> Quoted passage
[Start of section]

David Serero:Thank you. I can't wait. I really can't wait.
Adrian McIntyre:Now, running the gamut here, Shakespeare, Mozart, of course many, many others ...
David Serero:They were Jewish, you know?
Adrian McIntyre:Right. Right. Actually, it's funny. When I lived for many, many years in the Middle East, Arab friends would tell me that Shakespeare was an Arab because truly his name was Sheikh Zubayr.
David Serero:That's funny. That's very funny. Jewish mothers, they ... I don't know, back in Morocco, back in France ... they always when there is someone great, they always try to find the Jewish connection, right? They always go, "Oh. Shakespeare. His real name was Shakespirovich, and he changed ..." [laughter] Did they do that also with you guys?
Rabbi Michael Beyo:Yeah.
David Serero:"I think he's Jewish. I think his father is ... his uncle ... his grandfather ..."
Rabbi Michael Beyo:You know what's interesting is why do we do that? Also, growing up in Italy, I remember sitting in as a kid, as a teenager, sitting in a movie theater and waiting to see all the names of the actors, and to take pride in the fact that I would recognize a Jewish-sounding last name.
David Serero:I know. I know. Not that he goes sometimes from in the old days, that is. They were changing the names. Even Marilyn Monroe, her name is Norma Jean Baker.
Rabbi Michael Beyo:Right.
David Serero:We were putting names a little bit, and also they didn't want to be seen as a Jew boy, you know? So they wanted to be seen more internationally and get, but if your name ... I mean, David Serero, so far I'm okay, but if I was born Abraham Moshe Baroninsovich, maybe I could have had some thoughts.
Adrian McIntyre:Rabbi, you've got some interesting thoughts here you want to provoke us with. One of the things I like about this show and the privileged I have of being a co-host here is that Rabbi Beyo is committed to conversations that as we're already doing are unexpected, things that you would not necessarily think when you think of a conversation with the Rabbi, but here, David, with your appearance on the show, we really have an interesting entrée into a really rich discussion because some of the characters that you have played, Shylock of course in the Merchant of Venice among many others I'd be interested to hear about, are widely known for the fact that their portrayal of Jewish figures is not positive, and I think this is something the Rabbi wants to discuss a little bit. Why don't you kick us off with this, Michael. Tell a little bit about what you want to explore here.

[End of section]

> Supplied material

[Start of section]

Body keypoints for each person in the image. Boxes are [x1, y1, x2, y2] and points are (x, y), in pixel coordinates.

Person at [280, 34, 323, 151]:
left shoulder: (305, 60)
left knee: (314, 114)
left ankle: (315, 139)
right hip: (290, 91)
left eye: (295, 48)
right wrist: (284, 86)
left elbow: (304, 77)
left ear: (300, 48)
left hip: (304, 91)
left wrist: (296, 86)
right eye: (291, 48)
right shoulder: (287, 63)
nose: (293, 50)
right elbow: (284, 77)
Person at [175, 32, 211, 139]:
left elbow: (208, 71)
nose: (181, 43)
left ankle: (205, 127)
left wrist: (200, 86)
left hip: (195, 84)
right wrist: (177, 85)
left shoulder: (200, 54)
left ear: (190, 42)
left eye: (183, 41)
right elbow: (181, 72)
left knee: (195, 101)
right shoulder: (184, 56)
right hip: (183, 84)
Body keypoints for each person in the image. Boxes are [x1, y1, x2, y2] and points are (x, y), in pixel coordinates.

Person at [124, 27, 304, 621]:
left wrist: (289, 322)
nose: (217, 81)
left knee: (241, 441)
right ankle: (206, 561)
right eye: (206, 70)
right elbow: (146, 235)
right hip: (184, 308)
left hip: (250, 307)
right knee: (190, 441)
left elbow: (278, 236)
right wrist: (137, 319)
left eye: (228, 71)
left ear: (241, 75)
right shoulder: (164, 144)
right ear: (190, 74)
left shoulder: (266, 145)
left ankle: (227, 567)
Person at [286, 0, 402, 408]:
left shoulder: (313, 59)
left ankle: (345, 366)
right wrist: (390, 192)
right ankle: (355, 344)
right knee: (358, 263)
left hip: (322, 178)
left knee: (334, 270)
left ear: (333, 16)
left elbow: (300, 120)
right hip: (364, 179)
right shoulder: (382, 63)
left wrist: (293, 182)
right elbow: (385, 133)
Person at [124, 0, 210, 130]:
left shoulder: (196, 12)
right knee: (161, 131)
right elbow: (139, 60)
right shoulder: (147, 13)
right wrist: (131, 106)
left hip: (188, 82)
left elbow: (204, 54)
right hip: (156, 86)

[End of section]

> The problem
Print word for word the part of the conversation transcript above starting at "David Serero:Thank you." and ending at "was Sheikh Zubayr.".

> Worked solution
David Serero:Thank you. I can't wait. I really can't wait.
Adrian McIntyre:Now, running the gamut here, Shakespeare, Mozart, of course many, many others ...
David Serero:They were Jewish, you know?
Adrian McIntyre:Right. Right. Actually, it's funny. When I lived for many, many years in the Middle East, Arab friends would tell me that Shakespeare was an Arab because truly his name was Sheikh Zubayr.